Chapter 8. matplotlib and Big Data

In the spirit of adapting the established tools to new challenges, the last chapter saw us finding ways to work around the limitations of matplotlib on a single workstation. In this chapter, we will explore ways around some of the other limitations that matplotlib users may run up against when working on problems with very large datasets. Note that this investigation will often cause us to bump up against the topic of clustering. We will be setting these explorations aside for now though. Lest you feel that a critical aspect of the problem domain is being ignored, take heart—this will be the primary focus of the next chapter.

The material in the final two chapters of this book attempt to provide the reader with enough additional context to easily understand the origins of these technologies and their uses and thus apply them to their own computation, analysis, and ultimately their plotting needs.

There are two major areas of the problem domain that we will cover in this chapter:

  • Preparing large data for use by matplotlib
  • Visualizing the prepared data

These are the two distinct areas, each with their own engineering problems that need to be solved and with which matplotlib needs to be able to function. We will take a look at several aspects of each area.

We will cover the following topics in this chapter:

  • Big data and its use in matplotlib
  • Working with large datasets
    • Data on local filesystems
    • Distributed data
  • Visualizing large datasets
    • Determining the limits of matplotlib
    • Working around the limits

To follow along with this chapter's code, clone the notebook's repository, start up IPython, and execute the following command lines:

$ git clone https://github.com/masteringmatplotlib/big-data.git
$ cd big-data
$ make

Big data

The term "big data" is semantically ambiguous due to the varying contexts to which it is applied and the motivations of the users applying it. The first question that may have occurred to you on seeing this chapter's title is "how is this applicable to matplotlib or even plotting in general?" Before we answer this question though, let's establish a working definition of big data.

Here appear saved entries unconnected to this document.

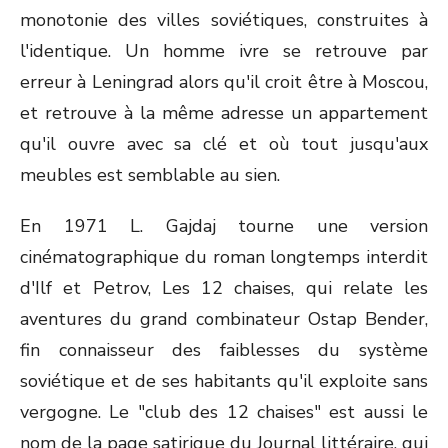
monotonie des villes soviétiques, construites à
l'identique. Un homme ivre se retrouve par
erreur à Leningrad alors qu'il croit être à Moscou,
et retrouve à la même adresse un appartement
qu'il ouvre avec sa clé et où tout jusqu'aux
meubles est semblable au sien.
En 1971 L. Gajdaj tourne une version
cinématographique du roman longtemps interdit
d'Ilf et Petrov, Les 12 chaises, qui relate les
aventures du grand combinateur Ostap Bender,
fin connaisseur des faiblesses du système
soviétique et de ses habitants qu'il exploite sans
vergogne. Le "club des 12 chaises" est aussi le
nom de la page satirique du Journal littéraire, qui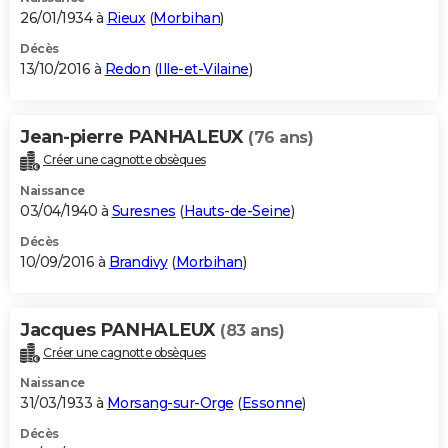
26/01/1934 à
Rieux
(
Morbihan
)
Décès
13/10/2016 à
Redon
(
Ille-et-Vilaine
)
Jean-pierre PANHALEUX
(76 ans)
Créer une cagnotte obsèques
Naissance
03/04/1940 à
Suresnes
(
Hauts-de-Seine
)
Décès
10/09/2016 à
Brandivy
(
Morbihan
)
Jacques PANHALEUX
(83 ans)
Créer une cagnotte obsèques
Naissance
31/03/1933 à
Morsang-sur-Orge
(
Essonne
)
Décès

The Wikipedia article on big data opens with the following informal definition:

"Big data is a broad term for data sets so large or complex that traditional data processing applications are inadequate."

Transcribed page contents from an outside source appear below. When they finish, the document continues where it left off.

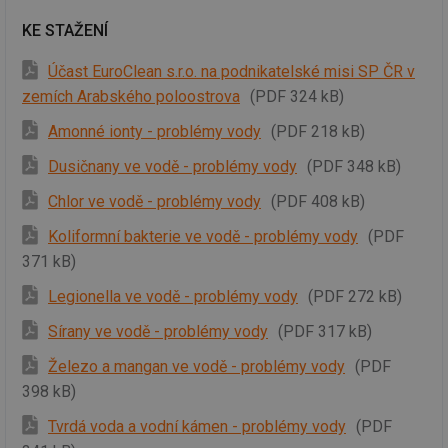
KE STAŽENÍ
Účast EuroClean s.r.o. na podnikatelské misi SP ČR v
zemích Arabského poloostrova
(PDF 324 kB)
Amonné ionty - problémy vody
(PDF 218 kB)
Dusičnany ve vodě - problémy vody
(PDF 348 kB)
Chlor ve vodě - problémy vody
(PDF 408 kB)
Koliformní bakterie ve vodě - problémy vody
(PDF
371 kB)
Legionella ve vodě - problémy vody
(PDF 272 kB)
Sírany ve vodě - problémy vody
(PDF 317 kB)
Železo a mangan ve vodě - problémy vody
(PDF
398 kB)
Tvrdá voda a vodní kámen - problémy vody
(PDF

This description is honest, as it admits that the definition is imprecise. It also implies that the definition may change given the differing contexts. The words large and complex are relative, and the term traditional data processing is not going to mean the same thing in different segments of the industry. In fact, different departments in a single organization may have widely varying data processing "traditions".

The canonical example of big data is related to its origins in web search. Google is generally credited with starting the big data movement with the publication of the paper MapReduce: Simplified Data Processing on Large Clusters, by Jeffrey Dean and Sanjay Ghemawat. The paper describes the means by which Google was able to quickly search an enormous volume of textual data (crawled web pages and log files, for example) amounting, in 2004, to around 20 terabytes of data. In the decade that followed, more and more companies, institutions, and even individuals were faced with the need to quickly process datasets varying in sizes, from hundreds of gigabytes to multiples of exabytes.

Every scenario encompassed in this spectrum can be viewed as a big data-related problem. To a small business that used to manage hundreds of megabytes and is now facing several orders of magnitude in data sources for analysis, 250 gigabytes is considered big data. For intelligence agencies storing information from untold data sources, even a few terabytes is a small amount of data. For them, hundreds of petabytes is considered big data.

For each organization though, the general problem remains the same—what worked before on smaller datasets is no longer feasible. New methodologies, novel approaches towards the usage of hardware, communication protocols, data distribution, search, analysis, and visualization, among many others, are required.

Finally, no matter which methodologies are used to support a big data project, one of the last steps in most of them is the presentation of the analyzed data to human eyes. This can be anything from a decision maker to an end user, but the need is the same—a visual representation of the data collected, searched, and analyzed. This is where tools such as matplotlib come into play.